Customers can sign for purchases by writing with a finger on the iPhone's touch screen. Once the transaction goes through, credit card information is deleted from the phone, Dorsey said.
Square also works with Apple's iPod Touch, and Dorsey would like to soon have its software running on phones that use Google's Android operating software, too.
Just about 100 of these squares are being tested by merchants in several cities across the country, and the company expects to release its first product to the general public in early 2010. It would give away the micro terminals and make money by charging transaction fees to those accepting payments. The fees have yet to be determined. Eventually Square hopes to offer a software-only option that doesn't require the plastic gadget.
Square could help people such as Willo O'Brien, a designer and illustrator who sells clothing, cards and jewelry on her Web site and at craft fairs. She used to leave fairs with a stack of credit card receipts she had to enter by hand on her computer. With Square, she swipes a customer's card and finishes the transaction on the spot, she said.
"The time saving aspect of Square is huge," she said.

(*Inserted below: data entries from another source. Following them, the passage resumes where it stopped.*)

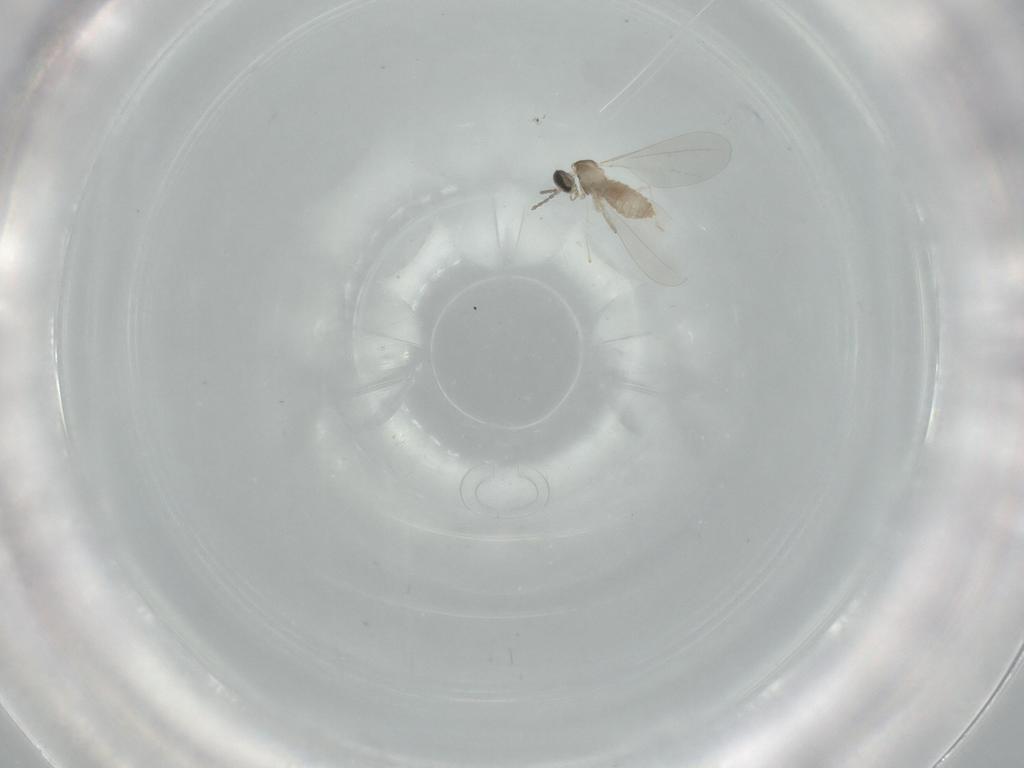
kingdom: Animalia
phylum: Arthropoda
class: Insecta
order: Diptera
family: Cecidomyiidae
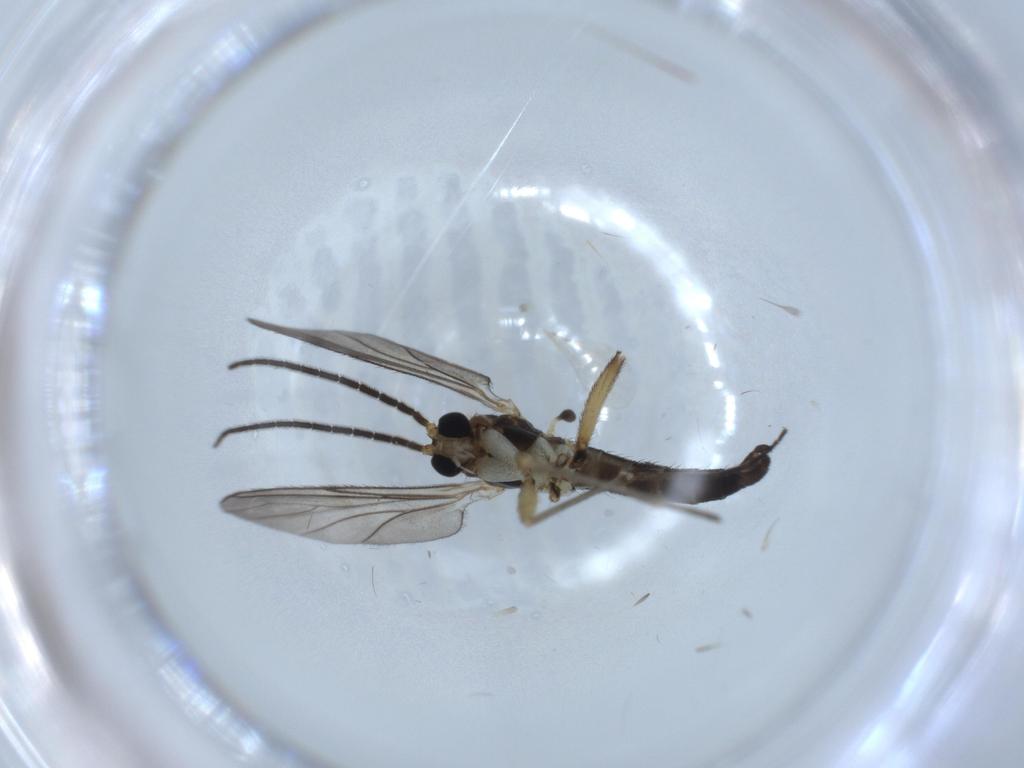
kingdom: Animalia
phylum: Arthropoda
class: Insecta
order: Diptera
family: Sciaridae
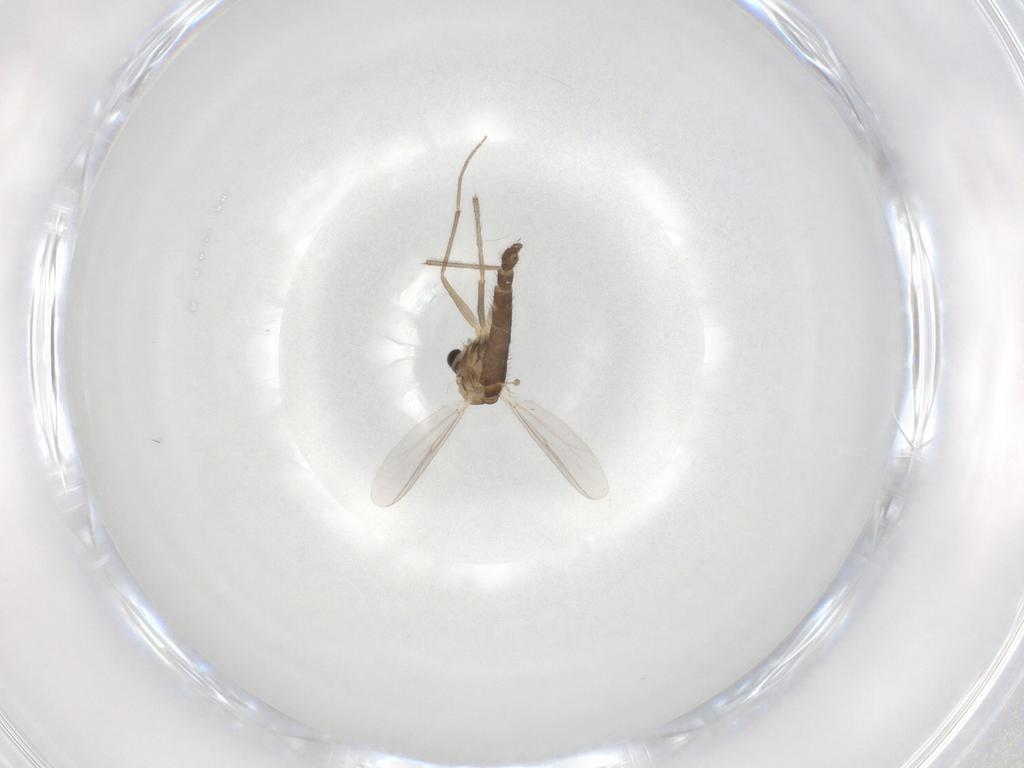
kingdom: Animalia
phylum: Arthropoda
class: Insecta
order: Diptera
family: Chironomidae
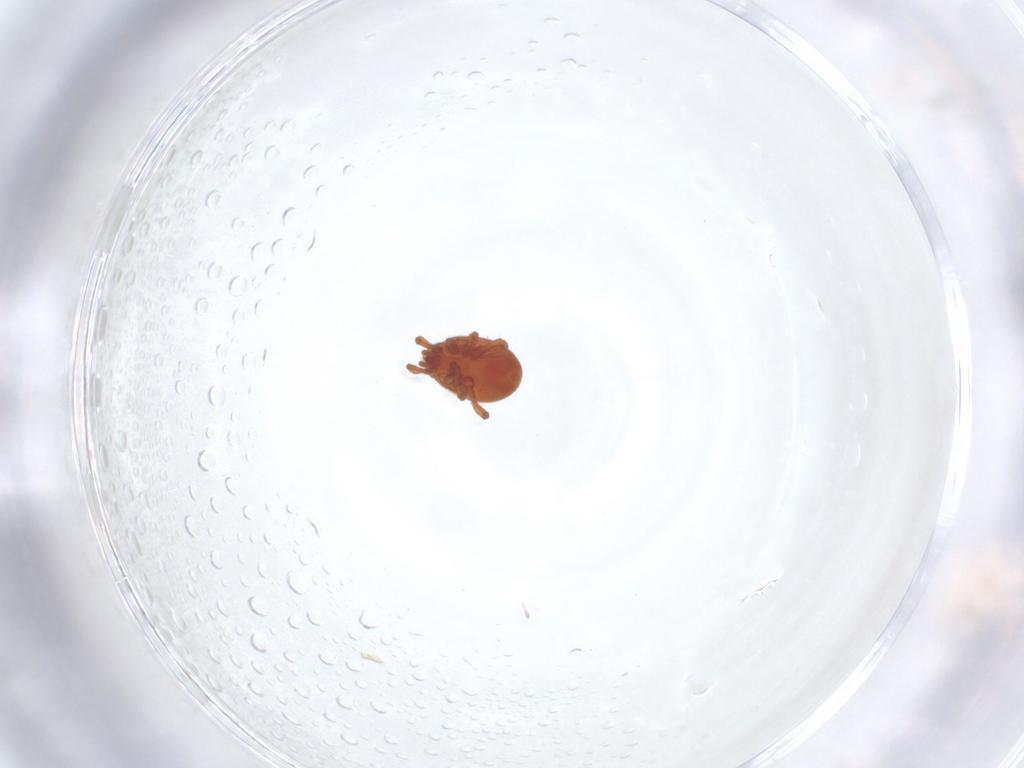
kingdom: Animalia
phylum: Arthropoda
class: Arachnida
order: Mesostigmata
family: Parasitidae
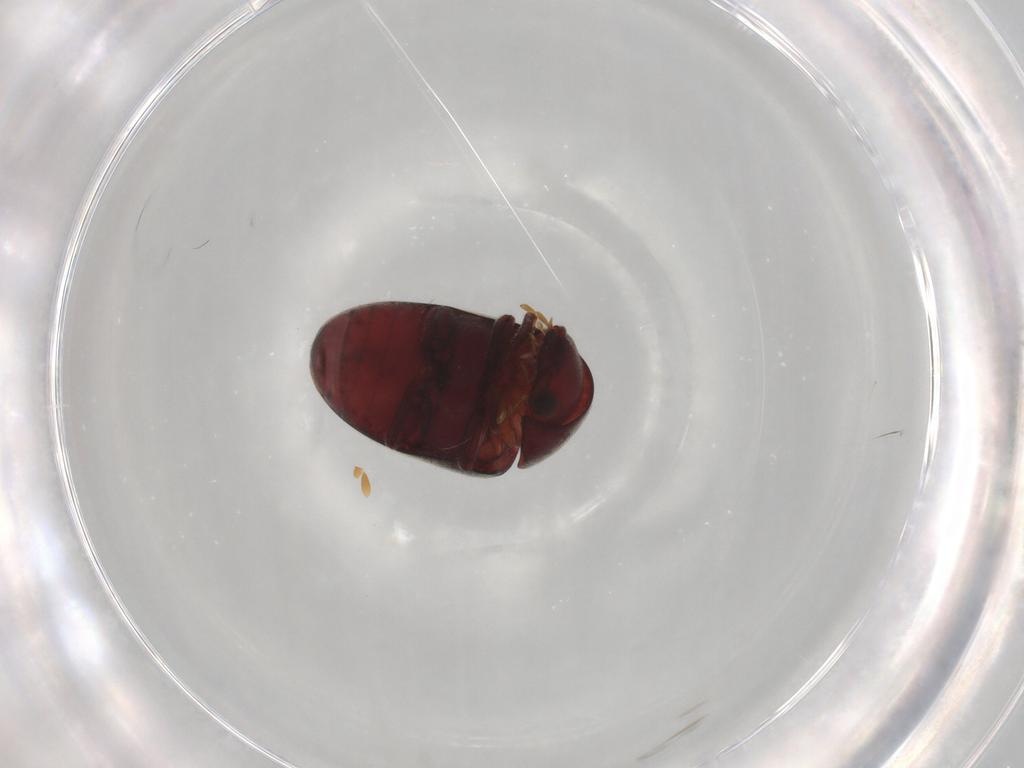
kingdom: Animalia
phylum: Arthropoda
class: Insecta
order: Coleoptera
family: Ptinidae
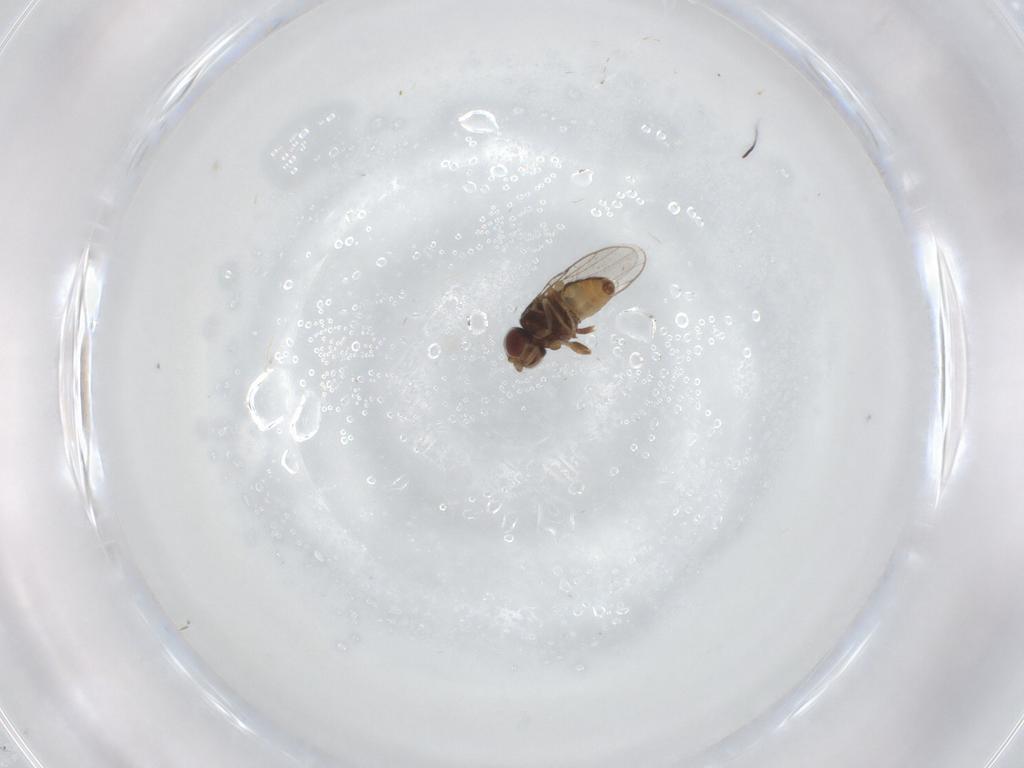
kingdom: Animalia
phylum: Arthropoda
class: Insecta
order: Diptera
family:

It has also made it easier for her to accept plastic anywhere she goes. O'Brien recently took some baby clothes to a local bar, where a friend picked out what he wanted for his daughter and swiped his credit card on her square.
Not everyone believes Square's approach is a good one, though. VeriFone CEO Douglas Bergeron said that encrypting data on the iPhone itself — instead of before the data is loaded to the device — presents a security risk. Beyond that, he's wary of Square's decision to have a merchant account for the company itself but not requiring individual businesses to have their own. Bergeron said VeriFone's offering will require merchants to have separate accounts.
"It would be like sharing bank accounts with your neighbor: It just doesn't work," he said.
But Tole Hart, an analyst for the Gartner Inc. research firm, believes Square could be right for street vendors and other small merchants. And because so many consumers are used to paying for things with credit and debit cards, Hart said, individuals might be interested in using it, too.
"It democratizes the receipt of credit card payments," he said.